Les droites françaises en crise

Mise en ligne de La rédaction, le 21 avril 2012.

par Matthieu Lenoir

[ EXTRAITS DU NUMÉRO 35 / PRINTEMPS 2012 ]

Nicolas Sarkozy

La gauche, empire de l’utopie sociale, se disloque régulièrement sur les récifs de la réalité. La droite, héritière du pragmatisme, s’englue en retour dans les sables mouvants de l’utopie technoscientifique.
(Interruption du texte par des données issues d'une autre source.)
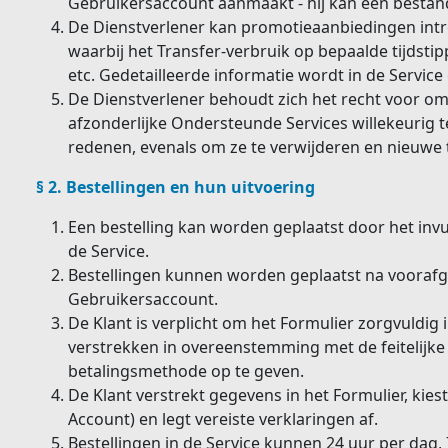
Gebruikersaccount aanmaakt - hij kan één bestan
De Dienstverlener kan promotieaanbiedingen int
waarbij het Transfer-verbruik op bepaalde tijdst
etc. Gedetailleerde informatie wordt in de Service 
De Dienstverlener behoudt zich het recht voor o
afzonderlijke Ondersteunde Services willekeurig
redenen, evenals om ze te verwijderen en nieuwe 
§ 2. Bestellingen en hun uitvoering
Een bestelling kan worden geplaatst door het invu
de Service.
Bestellingen kunnen worden geplaatst na voorafg
Gebruikersaccount.
De Klant is verplicht om het Formulier zorgvuldig i
verstrekken in overeenstemming met de feitelijke
betalingsmethode op te geven.
De Klant verstrekt gegevens in het Formulier, kiest
Account) en legt vereiste verklaringen af.
Bestellingen in de Service kunnen 24 uur per dag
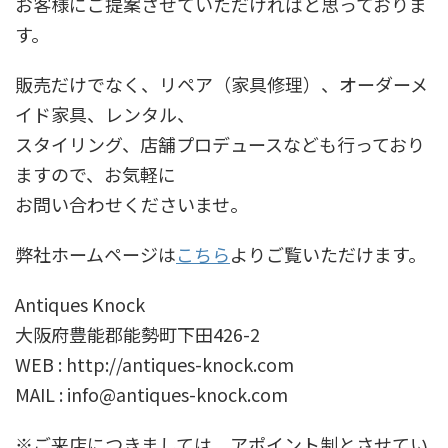
お客様にご提案させていただければと思っておりま
す。
販売だけでなく、リペア（家具修理）、オーダーメ
イド家具、レンタル、
スタイリング、店舗プロデュースなども行っており
ますので、お気軽に
お問い合わせくださいませ。
弊社ホームページは
こちら
よりご覧いただけます。
Antiques Knock
大阪府豊能郡能勢町下田426-2
WEB : http://antiques-knock.com
MAIL : info@antiques-knock.com
※ご来店につきましては、アポイント制とさせてい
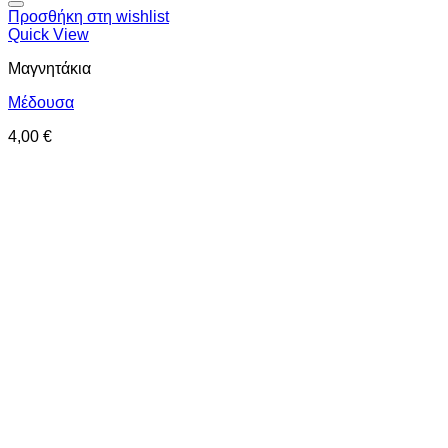
Προσθήκη στη wishlist
Quick View
Μαγνητάκια
Μέδουσα
4,00
€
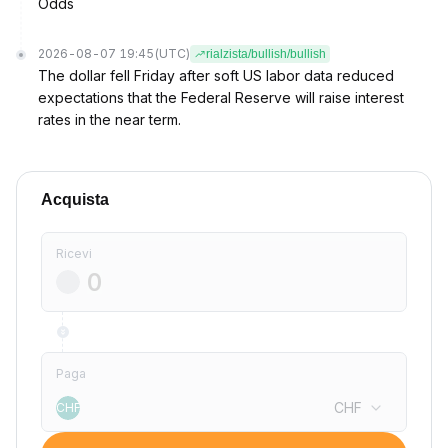
Odds
2026-08-07 19:45
(UTC)
rialzista/bullish/bullish
The dollar fell Friday after soft US labor data reduced
expectations that the Federal Reserve will raise interest
rates in the near term.
Acquista
Ricevi
Paga
CHF
CHF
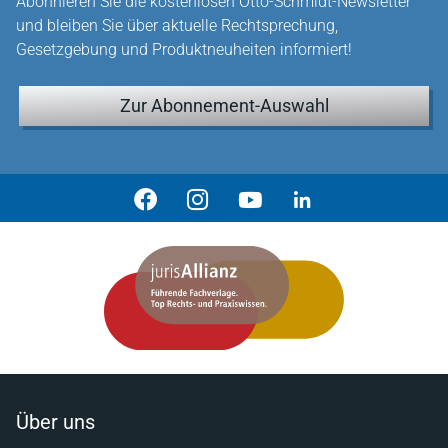
Abonnieren Sie die kostenlosen Otto-Schmidt-Newsletter
und bleiben Sie über aktuelle Rechtsprechung,
Gesetzgebung und Produktneuheiten informiert!
Zur Abonnement-Auswahl
Über uns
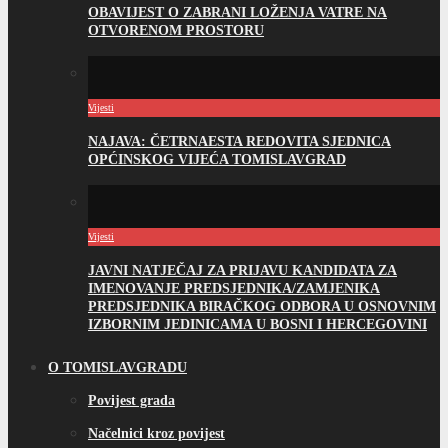
OBAVIJEST O ZABRANI LOŽENJA VATRE NA
OTVORENOM PROSTORU
Vijesti
NAJAVA: ČETRNAESTA REDOVITA SJEDNICA
OPĆINSKOG VIJEĆA TOMISLAVGRAD
Vijesti
JAVNI NATJEČAJ ZA PRIJAVU KANDIDATA ZA
IMENOVANJE PREDSJEDNIKA/ZAMJENIKA
PREDSJEDNIKA BIRAČKOG ODBORA U OSNOVNIM
IZBORNIM JEDINICAMA U BOSNI I HERCEGOVINI
O TOMISLAVGRADU
Povijest grada
Načelnici kroz povijest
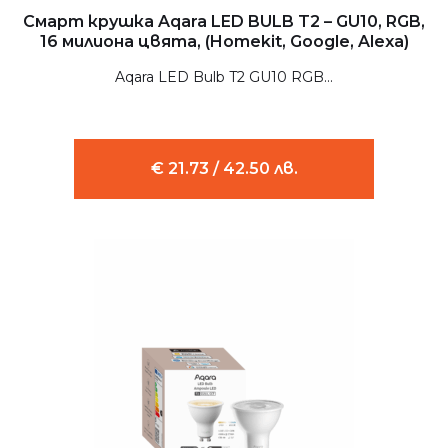
Смарт крушка Aqara LED BULB T2 – GU10, RGB,
16 милиона цвята, (Homekit, Google, Alexa)
Aqara LED Bulb T2 GU10 RGB...
€ 21.73 / 42.50 лв.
La crise que connaît la droite française en cette année d’élections met à jour ses contradictions profondes. Son chef, Nicolas Sarkozy, est accusé d’être à l’origine de toutes les souffrances réelles et surtout supposées d’une population flattée par une gauche revancharde, totalitaire et, symptôme encore plus inquiétant, capable d’influencer et de manipuler une droite captive de la logique gestionnaire, éloignée depuis déjà longtemps des pratiques de la société politique traditionnelle. Cette société qui était tissée des us et coutumes de générations ayant éprouvé dans leur chair – plus que dans leur intellect – les exigences de la vie en ce monde.

La droite fonctionnaliste
Dans sa segmentation sociologique et historique, René Rémond voyait trois droites en France : la légitimiste, l’orléaniste et la bonapartiste. En notre époque d’hypermodernité amnésique, les droites françaises paraissent marquées par deux tendances lourdes, l’une ayant marginalisé l’autre.
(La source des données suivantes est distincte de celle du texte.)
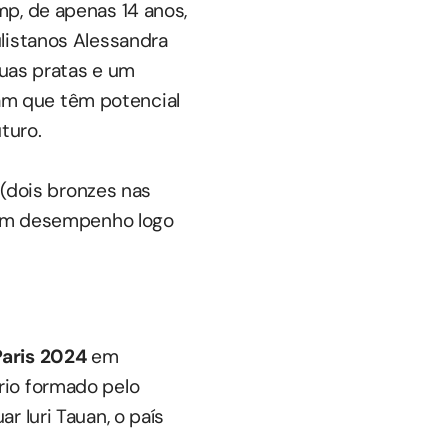
mp, de apenas 14 anos,
listanos Alessandra
duas pratas e um
am que têm potencial
turo.
 (dois bronzes nas
 bom desempenho logo
Paris 2024
em
rio formado pelo
r Iuri Tauan, o país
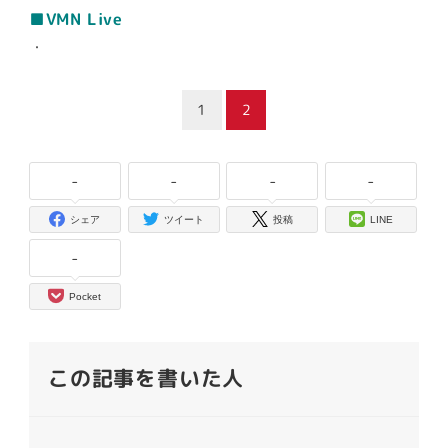
■VMN Live
・
1
2
-
-
-
-
シェア
ツイート
投稿
LINE
-
Pocket
この記事を書いた人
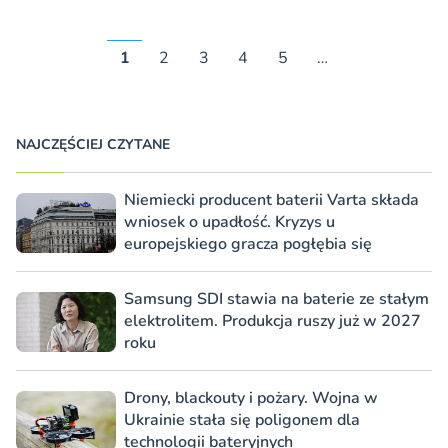
1
2
3
4
5
…
NAJCZĘŚCIEJ CZYTANE
Niemiecki producent baterii Varta składa
wniosek o upadłość. Kryzys u
europejskiego gracza pogłębia się
Samsung SDI stawia na baterie ze stałym
elektrolitem. Produkcja ruszy już w 2027
roku
Drony, blackouty i pożary. Wojna w
Ukrainie stała się poligonem dla
technologii bateryjnych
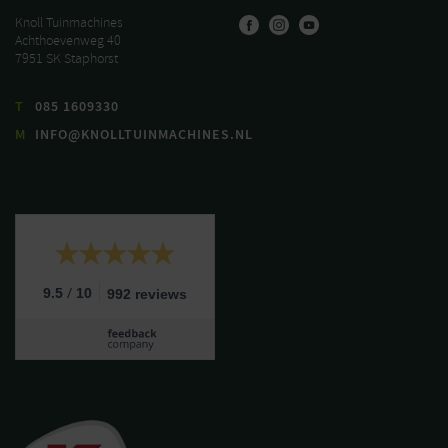
Knoll Tuinmachines
Achthoevenweg 40
7951 SK Staphorst
T
085 1609330
M
INFO@KNOLLTUINMACHINES.NL
/
9.5
10
992 reviews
La première est la tendance fonctionnaliste, la droite dite « de gouvernement ». Elle se caractérise par un respect du donné humain issu de l’histoire, au contraire du socialisme rationaliste et constructiviste. Elle regarde la société et les personnes qui la composent comme des acteurs autonomes et non comme des sujets d’utopies, à l’opposé du socialiste François Hollande qui assimilait de la façon la plus cynique « la justice » à « l’égalité » dans son discours de candidature à l’Élysée. Mais les élites économiques de cette droite n’échappent pas au tropisme de l’idéal scientiste du salut temporel, porté symétriquement, dans son anthropocentrisme maladif, par l’idéologie occulto-socialiste, pour parler comme Philippe Muray. À un certain point de l’horizon mental de cadres politiques aux dogmes apparemment opposés, s’opère une convergence sur le thème de la sécularisation émancipatrice. La vision du chef d’entreprise rejoint celle du syndicaliste sur la question de la valeur salvatrice du produit industriel, de sa puissance égalisatrice et de sa force d’élection.